Polar Bear Plunges
Moving up to Traverse City last summer, I knew I was in for some rough winters. But I had no idea how rough.
This winter has been insane! Lake Michigan began to freeze over in early January. By the end of that month, much of the lake was solid ice. February saw the mercury plunge to -20ºF on a couple of occasions. The winter has been so severe that some of my colleagues and I were able to hike (yes, hike!) from Pyramid Point to North Manitou Island 8 miles out into Lake Michigan!
At the end of February, I was introduced firsthand to a peculiar cold-climate custom: polar bear dips. My boss Bob Sutherland, the CEO of a northern Michigan company called Cherry Republic, has been doing them for years. In fact, he’s so committed to them that he has been able to keep up a streak of swimming in Lake Michigan at least once a month for over a dozen years.
To hear Bob talk of the experience, it is a brief plunge into icy water that utterly revitalizes body and soul. The cold is barely felt due to the rush of adrenaline. I was intrigued.
It was at the very end of February and Bob was in jeopardy of breaking his streak. The forecast for February 28 was dire. The temperature would be in the negative teens and a ferocious wind off the lake would see the wind-chills plunging to near -30ºF. He was close to giving up on maintaining his streak.
I told him that I’d jump in too, if he was game to do it. That tipped him over the edge, and suddenly he was all eager excitement in anticipation of the swim. I, on the other hand, was all “Oh shit, what did I just get myself into!”
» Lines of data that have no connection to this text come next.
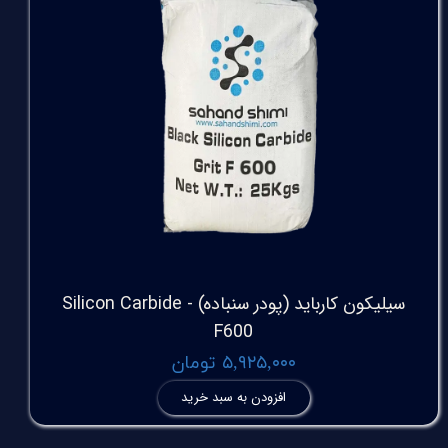
سیلیکون کارباید (پودر سنباده) Silicon Carbide -
F600
۵,۹۲۵,۰۰۰ تومان
افزودن به سبد خرید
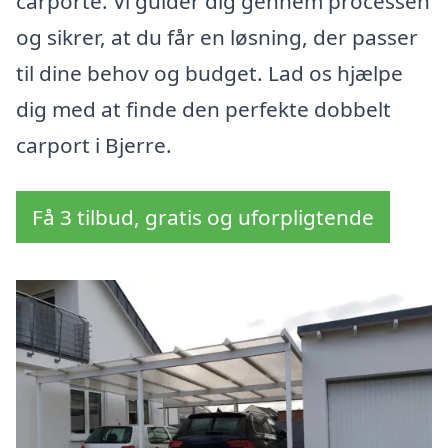
carporte. Vi guider dig gennem processen
og sikrer, at du får en løsning, der passer
til dine behov og budget. Lad os hjælpe
dig med at finde den perfekte dobbelt
carport i Bjerre.
Få 3 tilbud, gratis og uforpligtende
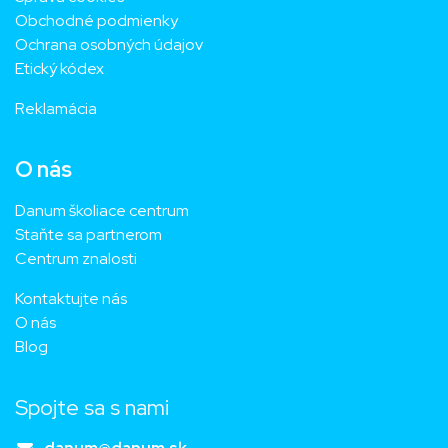
Obchodné podmienky
Ochrana osobných údajov
Etický kódex
Reklamácia
O nás
Danum školiace centrum
Staňte sa partnerom
Centrum znalosti
Kontaktujte nás
O nás
Blog
Spojte sa s nami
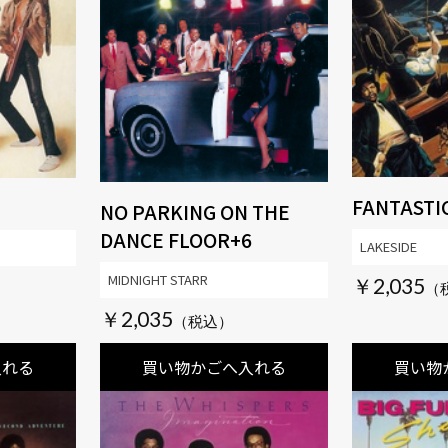
FANTASTI
NO PARKING ON THE
DANCE FLOOR+6
LAKESIDE
MIDNIGHT STARR
￥2,035
￥2,035
入れる
買い物かごへ入れる
買い物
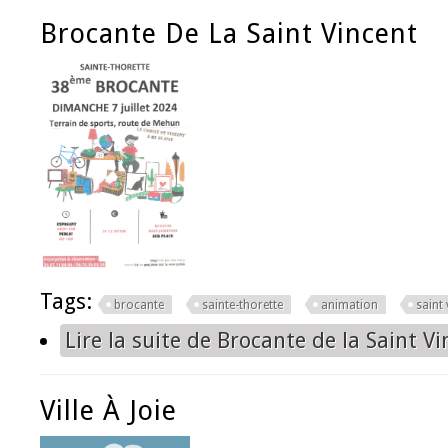
Brocante De La Saint Vincent
Tags:
brocante
sainte-thorette
animation
saint 
Lire la suite
de Brocante de la Saint Vi
Ville À Joie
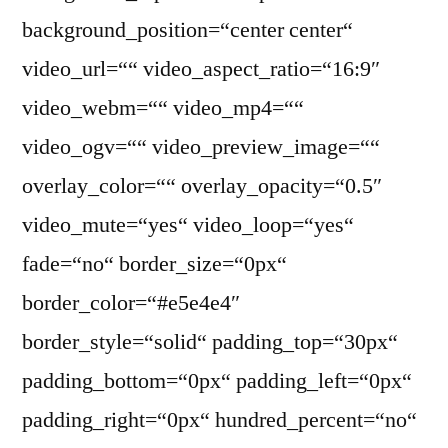
background_position=“center center“
video_url=““ video_aspect_ratio=“16:9″
video_webm=““ video_mp4=““
video_ogv=““ video_preview_image=““
overlay_color=““ overlay_opacity=“0.5″
video_mute=“yes“ video_loop=“yes“
fade=“no“ border_size=“0px“
border_color=“#e5e4e4″
border_style=“solid“ padding_top=“30px“
padding_bottom=“0px“ padding_left=“0px“
padding_right=“0px“ hundred_percent=“no“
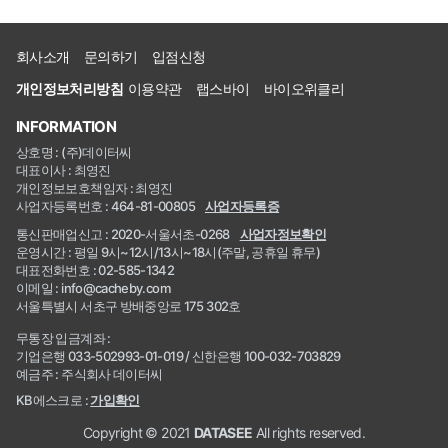
회사소개
문의하기
입점신청
개인정보처리방침
이용약관
랩스바이
바이오위클리
INFORMATION
상호명 : (주)데이터씨
대표이사 : 최영진
개인정보보호책임자 : 최영진
사업자등록번호 : 464-81-00805
사업자등록증
통신판매업신고 : 2020-서울서초-0268
사업자정보확인
운영시간 : 평일 9시~12시/13시~18시(주말, 공휴일 휴무)
대표전화번호 : 02-585-1342
이메일 : info@cacheby.com
서울특별시 서초구 방배중앙로 175 302호
무통장 입금계좌 :
기업은행 033-502993-01-019 / 신한은행 100-032-703829
예금주 : 주식회사 데이터씨
KB에스크로 :
가입확인
Copyright © 2021
DATASEE
All rights reserved.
The day arrived, and it was horrid. Biting cold and a wind that sliced into you like a scalpel. I figured there’d be no way anyone would be going swimming today.
I was wrong.
I arrived in Glen Arbor and a colleague immediately asked me why I wasn’t out on the ice with Bob cutting the hole for our swim. Uh-oh.
I headed out there to find Bob hacking away at the ice with a giant axe-like tool called a splitting maul with resolute determination on his face.
Fortunately for me, Bob would hear no suggestion of me joining on this one. It was way too cold a day to do your first polar bear dip, he said. So I was able to weasel my way out.
Bob was full steam ahead. We cut a hole in the ice, removed the plug of ice floating there, dropped a ladder in to the 6 feet of water, and in a blink, Bob had stripped off, jumped in and climbed out, and then ran back to the heated car. In -30ºF windchill!
I cannot imagine the pain of emerging from a frigid Lake Michigan, soaking wet and bare-skinned in the teeth of that wind.
I got my own chance to experience a polar bear dip on a more mild day in March. It was a comparatively balmy 25ºF with only light wind. But the experience was much the same, if less hardcore.
Here’s the proof.
I have to say, it was a really amazing experience. I’ll never join the ranks of those who do it regularly, but it’s worth doing at least once in your life. And Bob’s right: it is thoroughly revitalizing.
I left the water with a surge of adrenaline, a tingling sensation across my skin, and a weird feeling of accomplishment.
So come on in! The water’s beautiful!